JOURNAL ARTICLE
MULTICENTER STUDY
RANDOMIZED CONTROLLED TRIAL

Angiogenic factors combined with clinical risk factors to predict preterm pre-eclampsia in nulliparous women: a predictive test accuracy study

J E Myers, L C Kenny, L M E McCowan, E H Y Chan, G A Dekker, L Poston, N A B Simpson, R A North
BJOG: An International Journal of Obstetrics and Gynaecology 2013, 120 (10): 1215-23
23906160

OBJECTIVES: To assess the performance of clinical risk factors, uterine artery Doppler and angiogenic markers to predict preterm pre-eclampsia in nulliparous women.
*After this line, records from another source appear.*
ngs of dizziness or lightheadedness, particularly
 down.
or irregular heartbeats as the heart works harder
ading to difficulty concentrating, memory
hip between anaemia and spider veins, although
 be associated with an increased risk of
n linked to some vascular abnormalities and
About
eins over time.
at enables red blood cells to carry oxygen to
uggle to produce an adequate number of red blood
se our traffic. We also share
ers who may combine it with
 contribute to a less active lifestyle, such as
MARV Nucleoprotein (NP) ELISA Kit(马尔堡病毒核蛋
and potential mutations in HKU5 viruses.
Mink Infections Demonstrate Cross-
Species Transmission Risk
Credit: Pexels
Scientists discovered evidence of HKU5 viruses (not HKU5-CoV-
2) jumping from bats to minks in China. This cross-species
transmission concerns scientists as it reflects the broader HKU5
DESIGN: Predictive test accuracy study.

SETTING: Prospective multicentre cohort study Screening for Pregnancy Endpoints (SCOPE).

METHODS: Low-risk nulliparous women with a singleton pregnancy were recruited. Clinical risk factor data were obtained and plasma placental growth factor (PlGF), soluble endoglin and soluble fms-like tyrosine kinase-1 (sFlt-1) were measured at 14-16 weeks of gestation. Prediction models were developed using multivariable stepwise logistic regression.
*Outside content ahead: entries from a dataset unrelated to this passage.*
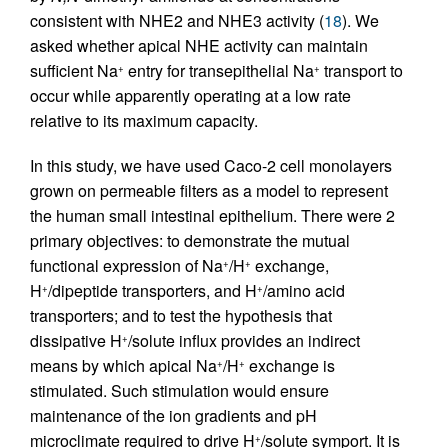
consistent with NHE2 and NHE3 activity (
18
). We
asked whether apical NHE activity can maintain
sufficient Na
entry for transepithelial Na
transport to
+
+
occur while apparently operating at a low rate
relative to its maximum capacity.
In this study, we have used Caco-2 cell monolayers
grown on permeable filters as a model to represent
the human small intestinal epithelium. There were 2
primary objectives: to demonstrate the mutual
functional expression of Na
/H
exchange,
+
+
H
/dipeptide transporters, and H
/amino acid
+
+
transporters; and to test the hypothesis that
dissipative H
/solute influx provides an indirect
+
means by which apical Na
/H
exchange is
+
+
stimulated. Such stimulation would ensure
maintenance of the ion gradients and pH
microclimate required to drive H
/solute symport. It is
+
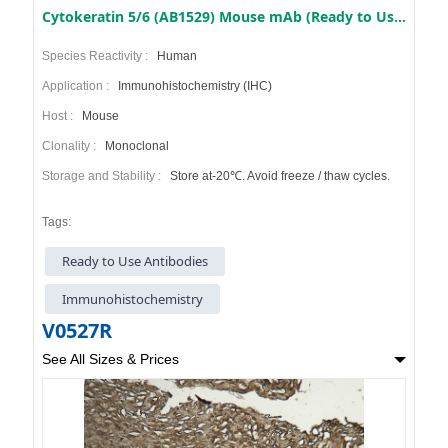
Cytokeratin 5/6 (AB1529) Mouse mAb (Ready to Use)
Species Reactivity :
Human
Application :
Immunohistochemistry (IHC)
Host :
Mouse
Clonality :
Monoclonal
Storage and Stability :
Store at-20℃. Avoid freeze / thaw cycles.
Tags:
Ready to Use Antibodies
Immunohistochemistry
V0527R
See All Sizes & Prices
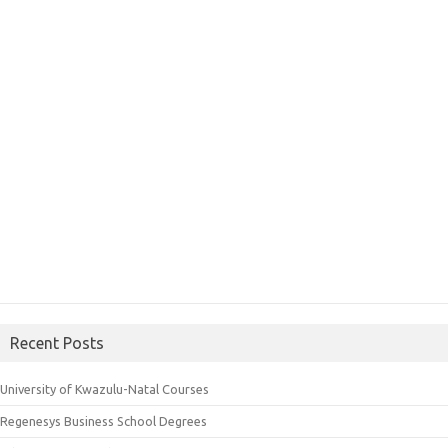
Recent Posts
University of Kwazulu-Natal Courses
Regenesys Business School Degrees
MAIN OUTCOME MEASURE: Preterm pre-eclampsia (delivered before 37(+0)  weeks of gestation).

RESULTS: Of the 3529 women recruited, 187 (5.3%) developed pre-eclampsia of whom 47 (1.3%) delivered preterm. Controls (n = 188) were randomly selected from women without preterm pre-eclampsia and included women who developed other pregnancy complications. An area under a receiver operating characteristic curve (AUC) of 0.76 (95% CI 0.67-0.84) was observed using previously reported clinical risk variables. The AUC improved following the addition of PlGF measured at 14-16 weeks (0.84; 95% CI 0.77-0.91), but no further improvement was observed with the addition of uterine artery Doppler or the other angiogenic markers. A sensitivity of 45% (95% CI 0.31-0.59) (5% false-positive rate) and post-test probability of 11% (95% CI 9-13) were observed using clinical risk variables and PlGF measurement.
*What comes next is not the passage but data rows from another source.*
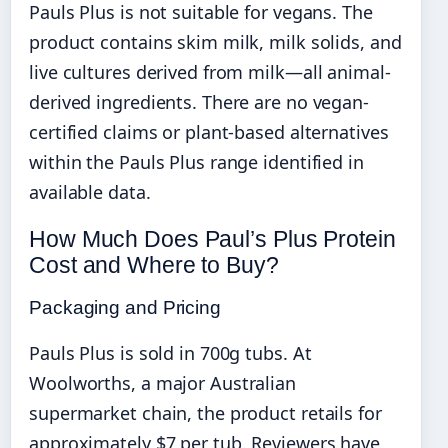
Pauls Plus is not suitable for vegans. The
product contains skim milk, milk solids, and
live cultures derived from milk—all animal-
derived ingredients. There are no vegan-
certified claims or plant-based alternatives
within the Pauls Plus range identified in
available data.
How Much Does Paul’s Plus Protein
Cost and Where to Buy?
Packaging and Pricing
Pauls Plus is sold in 700g tubs. At
Woolworths, a major Australian
supermarket chain, the product retails for
approximately $7 per tub. Reviewers have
CONCLUSIONS: Addition of plasma PlGF at 14-16 weeks of gestation to clinical risk assessment improved the identification of nulliparous women at increased risk of developing preterm pre-eclampsia, but the performance is not sufficient to warrant introduction as a clinical screening test. These findings are marker dependent, not assay dependent; additional markers are needed to achieve clinical utility.